Again, G.K.C. reminds us that historically man accepted the presence of the riddles of God in his life, and the riddles resided quite comfortably with rational thought and understanding. By keeping “one foot in fairyland” man could and can accept the many incomprehensible sufferings that life entails: the death of a loved one, the loss of a fortune, mental and physical illnesses. By accepting the riddles of God, man might also assent to the mysteries of the Catholic Faith: a God who sent His Son to die to save man from eternal punishment and banishment; the presence of His Son in an ongoing manner in a wafer of bread in every tabernacle in every Catholic Church throughout the world; the birth of unrepeatable children from the sacred union of marriage, and the raising up of new generations in the crazy and often chaotic unit called the family, which has rights and obligations placed on it by God in the sacrament of Holy Matrimony; the mystery of Holy Orders, a man giving up hearth and home to be wedded to the Holy Catholic Church, etc.

We saw at the Met Gala this week a fashion show which displayed in attire what many deem to be “relics” of the Catholic Faith, but the donned pieces are not relics. They are part and parcel of our Faith, and give a physical reality to the mysterious belief which resides in our hearts: that God sent His son to save us, and while His Son lived on Earth, He established the Catholic Faith, so that after His Ascension into Heaven, He might remain with us in a mysterious manner: in his priests, in the Blessed Sacrament, in the sacraments of His Church, in the Holy Spirit which He gifted to us, and in ways too numerous to recount, but He is here, now.

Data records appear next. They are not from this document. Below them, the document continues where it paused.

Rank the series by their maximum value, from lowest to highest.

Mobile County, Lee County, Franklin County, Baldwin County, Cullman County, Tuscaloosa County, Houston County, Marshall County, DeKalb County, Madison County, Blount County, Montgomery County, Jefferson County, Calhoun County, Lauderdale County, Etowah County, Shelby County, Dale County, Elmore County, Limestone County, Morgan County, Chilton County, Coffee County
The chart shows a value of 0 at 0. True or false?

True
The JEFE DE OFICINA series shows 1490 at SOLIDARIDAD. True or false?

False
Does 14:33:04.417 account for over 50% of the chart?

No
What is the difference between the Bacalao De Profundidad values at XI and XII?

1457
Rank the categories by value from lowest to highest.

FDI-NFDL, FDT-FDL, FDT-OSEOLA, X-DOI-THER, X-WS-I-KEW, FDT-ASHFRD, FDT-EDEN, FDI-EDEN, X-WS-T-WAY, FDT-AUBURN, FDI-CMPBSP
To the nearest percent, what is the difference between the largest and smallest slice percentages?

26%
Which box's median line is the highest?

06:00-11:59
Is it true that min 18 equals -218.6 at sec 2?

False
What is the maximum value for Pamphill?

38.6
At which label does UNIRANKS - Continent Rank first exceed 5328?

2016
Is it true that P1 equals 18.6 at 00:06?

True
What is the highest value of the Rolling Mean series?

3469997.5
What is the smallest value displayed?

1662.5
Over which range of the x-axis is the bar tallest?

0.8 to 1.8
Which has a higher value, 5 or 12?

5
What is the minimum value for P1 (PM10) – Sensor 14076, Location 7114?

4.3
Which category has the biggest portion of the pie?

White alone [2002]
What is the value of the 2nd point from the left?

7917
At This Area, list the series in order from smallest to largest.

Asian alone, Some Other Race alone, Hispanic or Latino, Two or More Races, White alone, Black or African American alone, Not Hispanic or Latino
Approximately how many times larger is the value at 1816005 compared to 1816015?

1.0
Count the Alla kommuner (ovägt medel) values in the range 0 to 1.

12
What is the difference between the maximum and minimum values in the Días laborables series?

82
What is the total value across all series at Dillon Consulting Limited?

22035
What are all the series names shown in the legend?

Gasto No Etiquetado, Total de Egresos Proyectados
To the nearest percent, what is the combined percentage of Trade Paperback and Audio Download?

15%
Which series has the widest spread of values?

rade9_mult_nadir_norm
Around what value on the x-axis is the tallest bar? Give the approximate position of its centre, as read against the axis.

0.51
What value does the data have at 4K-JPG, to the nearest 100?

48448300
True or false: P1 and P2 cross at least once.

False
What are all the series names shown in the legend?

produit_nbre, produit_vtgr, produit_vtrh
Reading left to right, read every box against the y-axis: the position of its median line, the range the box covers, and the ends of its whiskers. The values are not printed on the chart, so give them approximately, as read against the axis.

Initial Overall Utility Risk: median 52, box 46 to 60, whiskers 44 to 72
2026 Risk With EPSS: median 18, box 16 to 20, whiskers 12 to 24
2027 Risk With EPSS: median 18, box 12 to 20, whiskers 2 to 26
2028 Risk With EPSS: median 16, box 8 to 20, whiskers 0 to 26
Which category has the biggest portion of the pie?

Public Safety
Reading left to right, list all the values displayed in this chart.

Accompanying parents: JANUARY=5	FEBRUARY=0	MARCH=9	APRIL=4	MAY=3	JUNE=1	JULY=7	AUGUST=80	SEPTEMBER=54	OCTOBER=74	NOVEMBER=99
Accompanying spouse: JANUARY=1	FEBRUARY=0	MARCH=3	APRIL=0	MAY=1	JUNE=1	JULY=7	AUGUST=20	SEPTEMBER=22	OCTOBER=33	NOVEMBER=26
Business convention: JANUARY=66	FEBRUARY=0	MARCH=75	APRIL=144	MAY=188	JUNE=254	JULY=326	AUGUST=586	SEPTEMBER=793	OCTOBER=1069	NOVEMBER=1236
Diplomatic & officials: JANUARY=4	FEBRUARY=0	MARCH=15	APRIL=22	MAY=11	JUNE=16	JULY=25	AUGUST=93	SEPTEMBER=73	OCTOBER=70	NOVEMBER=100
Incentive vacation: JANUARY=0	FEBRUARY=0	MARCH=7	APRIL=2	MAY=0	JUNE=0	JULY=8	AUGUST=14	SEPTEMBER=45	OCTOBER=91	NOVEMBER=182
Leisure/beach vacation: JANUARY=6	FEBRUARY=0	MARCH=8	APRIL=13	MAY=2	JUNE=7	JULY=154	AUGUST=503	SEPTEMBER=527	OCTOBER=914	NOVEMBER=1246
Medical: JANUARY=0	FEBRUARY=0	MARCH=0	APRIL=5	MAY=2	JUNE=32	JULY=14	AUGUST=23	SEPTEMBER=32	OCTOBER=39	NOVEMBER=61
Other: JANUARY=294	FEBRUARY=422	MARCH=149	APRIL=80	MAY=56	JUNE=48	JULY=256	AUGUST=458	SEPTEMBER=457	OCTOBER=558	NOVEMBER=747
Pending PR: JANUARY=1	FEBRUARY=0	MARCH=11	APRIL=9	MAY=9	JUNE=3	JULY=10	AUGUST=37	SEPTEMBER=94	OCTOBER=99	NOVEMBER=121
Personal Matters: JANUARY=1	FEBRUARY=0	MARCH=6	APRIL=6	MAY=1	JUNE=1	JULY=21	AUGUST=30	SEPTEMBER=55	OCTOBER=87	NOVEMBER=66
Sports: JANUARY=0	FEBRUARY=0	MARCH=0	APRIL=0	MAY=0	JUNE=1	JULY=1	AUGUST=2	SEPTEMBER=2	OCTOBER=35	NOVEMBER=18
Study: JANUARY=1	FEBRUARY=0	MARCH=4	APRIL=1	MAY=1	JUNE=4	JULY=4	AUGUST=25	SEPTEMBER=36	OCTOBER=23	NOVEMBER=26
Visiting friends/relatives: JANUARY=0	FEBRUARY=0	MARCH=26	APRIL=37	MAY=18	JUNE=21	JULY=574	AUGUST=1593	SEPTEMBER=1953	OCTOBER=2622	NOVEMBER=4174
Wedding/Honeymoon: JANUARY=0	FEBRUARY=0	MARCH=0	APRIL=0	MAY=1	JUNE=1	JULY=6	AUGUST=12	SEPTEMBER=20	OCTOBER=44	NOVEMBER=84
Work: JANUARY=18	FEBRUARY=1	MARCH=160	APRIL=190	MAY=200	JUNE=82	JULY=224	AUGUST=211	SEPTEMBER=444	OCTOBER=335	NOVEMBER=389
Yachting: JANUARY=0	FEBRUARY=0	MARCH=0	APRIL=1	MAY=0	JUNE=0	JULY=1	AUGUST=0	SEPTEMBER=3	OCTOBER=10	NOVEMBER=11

It is very mysterious how He continues to live among us. I found this article from the N.Y. Times interesting: Make Catholicism Weird Again. In the article the Catholic writer, Ross Douthat, notes that the physical accouterments of our religion, which were hijacked and re-appropriated by the participants of the Met Gala, have an important place in Catholicism, and should be brought back and universally used, for they, I am putting this in my own words, convey the mysterious, which man essentially feels an affinity for, and links to God. God and the mysterious go together. Man instinctively understands that God is not to be fully apprehended or, as one might say, put into a box, by mere mortals.

“The riddles of God are more satisfying than the solutions of man.”